Water is formed by the combination of hydrogen and oxygen. It is a solvent and there are many minerals and elements in it.
Why are the leaves green in colour?:
The young leaves are light red in colour and they change into green colour after few days. Why? When anything absorbs or reflects the colours of the sunlight, it gets its colour.
Chlorophyll and carotene are the two pigments present in leaves. The leaf look green due to chlorophyll and yellow due to carotene. The colour of the leaf changes according to the ratio of these two substances ( pigments) very young leaves have red coloured pigment called anthocinin, thus, they look red. In due time, chlorophyll and carotene are produced and then the colour of the leaf is changed. When sunlight falls on the leafs, except green colour ( from 7 VIBGYOR colours) all the other six colours are absorbed and green is reflected. Thus we can see leaves in green colour. Leaves without chlorophyll cannot prepare food on their own.

Chloroplast:

Chloroplasts occur mainly in the mesophyll cells of leaves. They are oval shaped and are filled with colourless fluid called stroma.
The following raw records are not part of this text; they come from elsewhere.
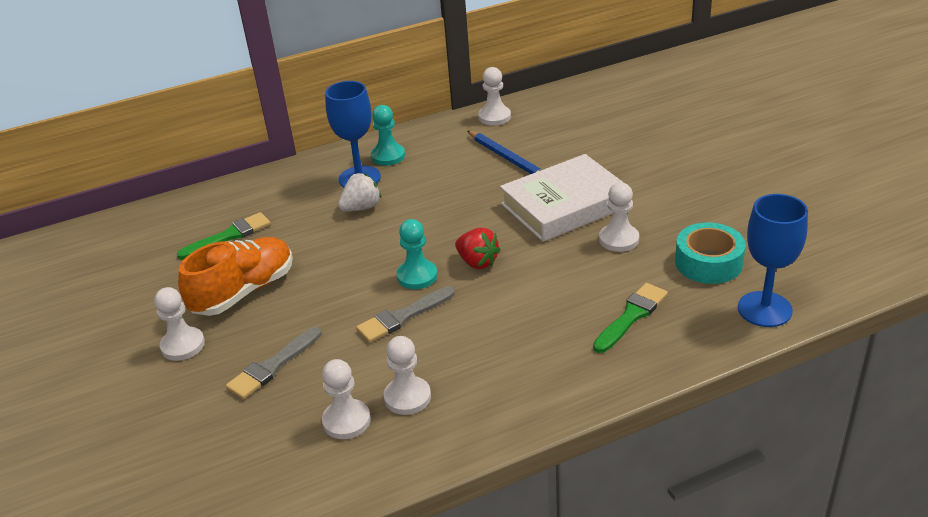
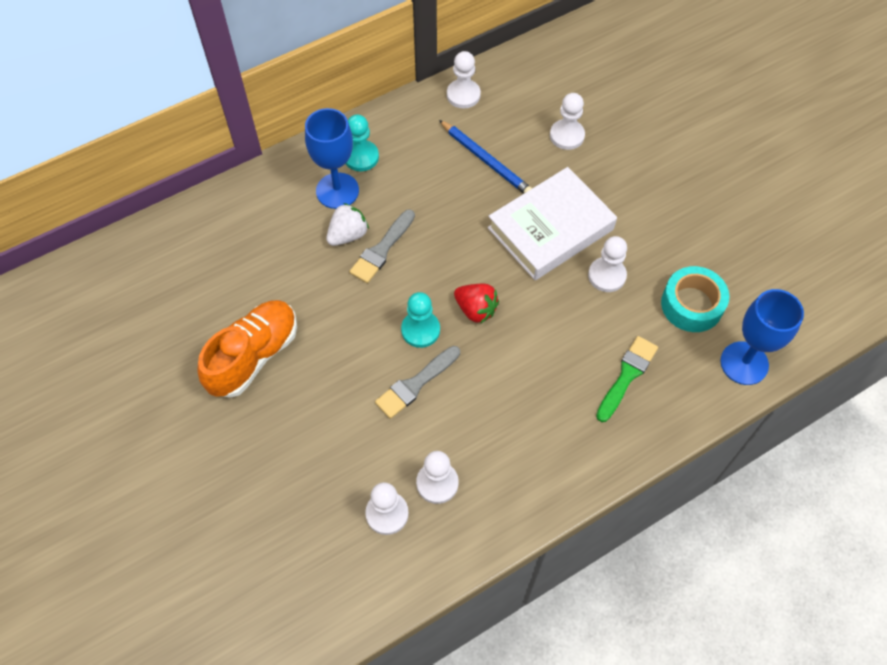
camera: 10 degrees left, 25 degrees up
white pawn [154,287,205,361] -> white pawn moved to [550,93,585,150]
green brush [177,212,271,259] -> none
grey brush [226,327,322,399] -> grey brush moved to [349,209,415,283]

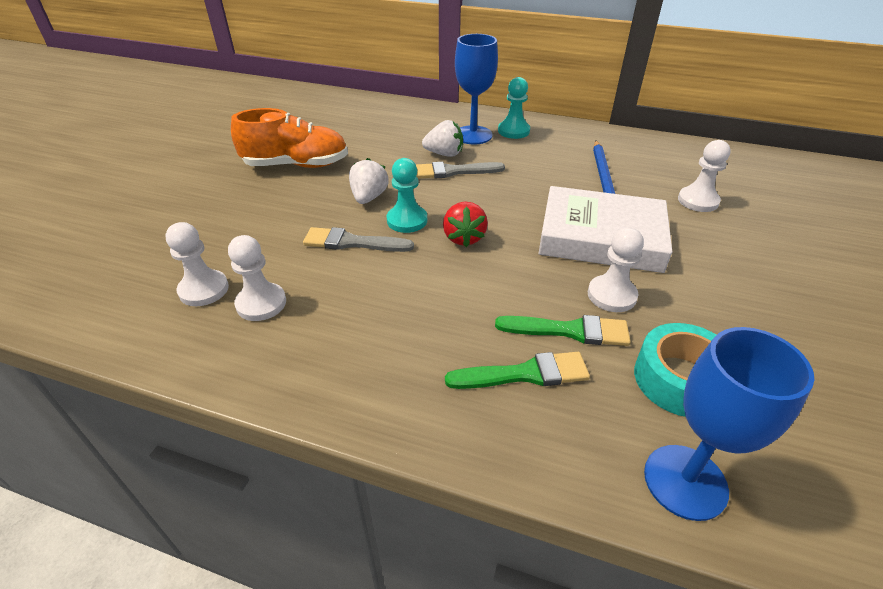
camera: 50 degrees right, 20 degrees down
white pawn [447,51,481,109] -> none
none -> white strawberry [349,158,389,204]
none -> green brush [495,315,631,346]

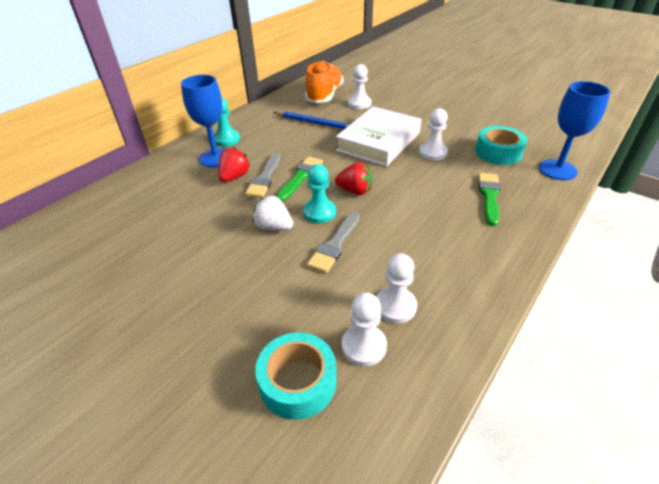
camera: 70 degrees left, 0 degrees up
orange shoe [231,108,348,168] -> orange shoe moved to [305,61,343,103]
white strawberry [422,120,463,157] -> red strawberry [218,147,250,182]
green brush [495,315,631,346] -> green brush moved to [276,157,323,202]
none -> turquoise tape [255,332,336,420]

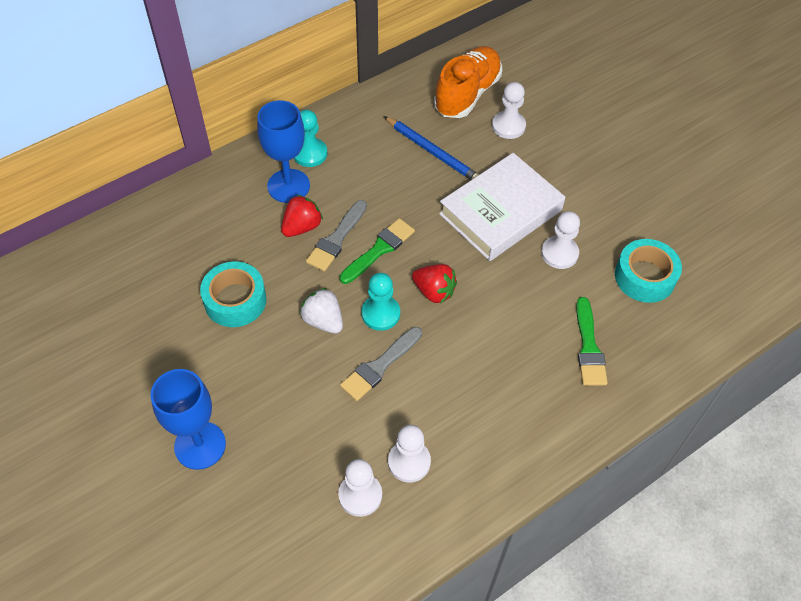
camera: 15 degrees right, 15 degrees up
turquoise tape [255,332,336,420] -> turquoise tape moved to [200,262,267,327]
green brush [478,173,501,226] -> green brush turned 150 degrees clockwise [576,297,608,386]
blue goblet [539,81,611,180] -> blue goblet moved to [150,369,226,470]

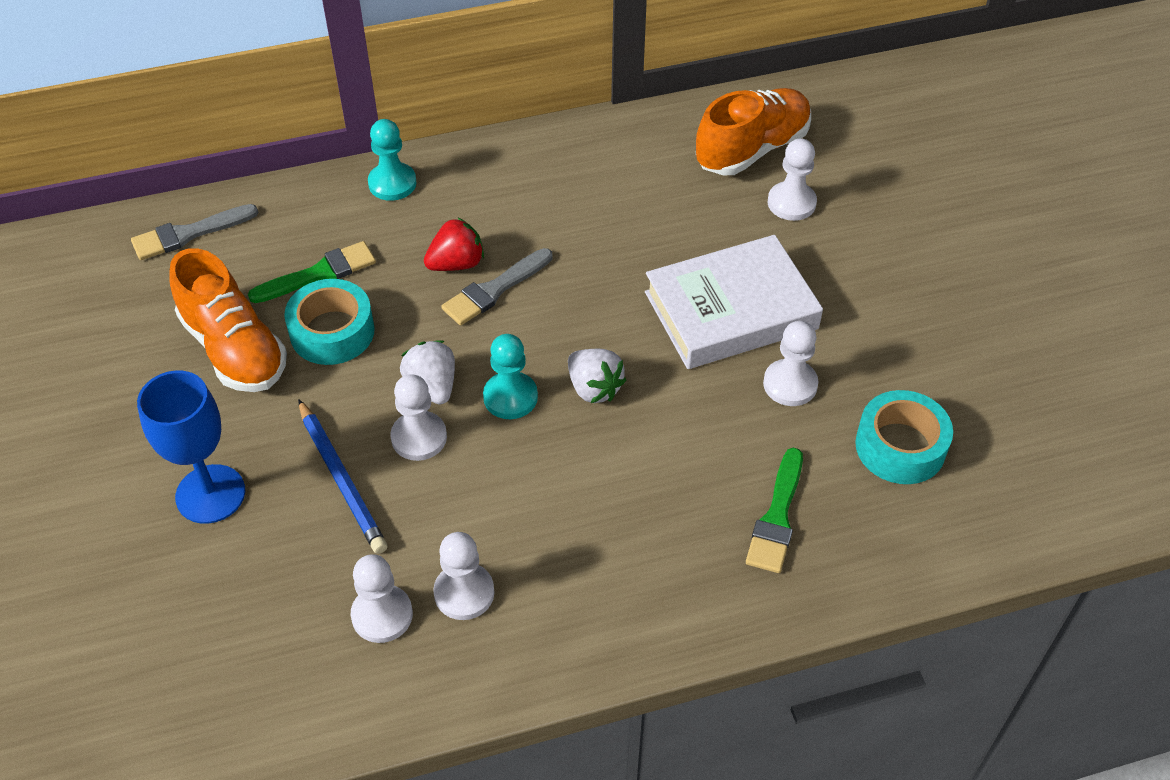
camera: 20 degrees right, 5 degrees down
blue goblet [257,100,310,203] -> none
turquoise pawn [294,109,327,167] -> turquoise pawn moved to [368,119,417,201]
green brush [339,218,415,284] -> green brush moved to [248,241,376,303]
grey brush [340,327,422,401] -> grey brush moved to [131,204,258,260]
blue pencil [384,116,479,180] -> blue pencil moved to [298,399,387,554]
red strawberry [412,264,457,304] -> white strawberry [568,349,626,403]
none -> orange shoe [169,248,287,392]
none -> white pawn [390,374,447,461]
Stacks of thylakoid membranes ( called grana) are located int eh stroma nd are connected by stroma lamellae. The chlorophyll and other pigments present the chloroplasts are fat soluble and are located in thelipid part of the thylakoid membrane. Chlorophyll and other accessory pigment moecules situated in the thylakoid membranes are organized to form the reaction centres called photo system I and photo system II (PS I and PS II).

THE ACCESSORY PIGMENTS AND OTHER CHLOROPHYLL
MOLECUES HARVEST SOLAR ENERGY AND PASS IT ON TO THE REACTION CENTERS.
They absorb photons and convert carbon dioxide and the water molecule into sugar and release oxygen. During this process they also make use of some of the enzymes present in the stroma.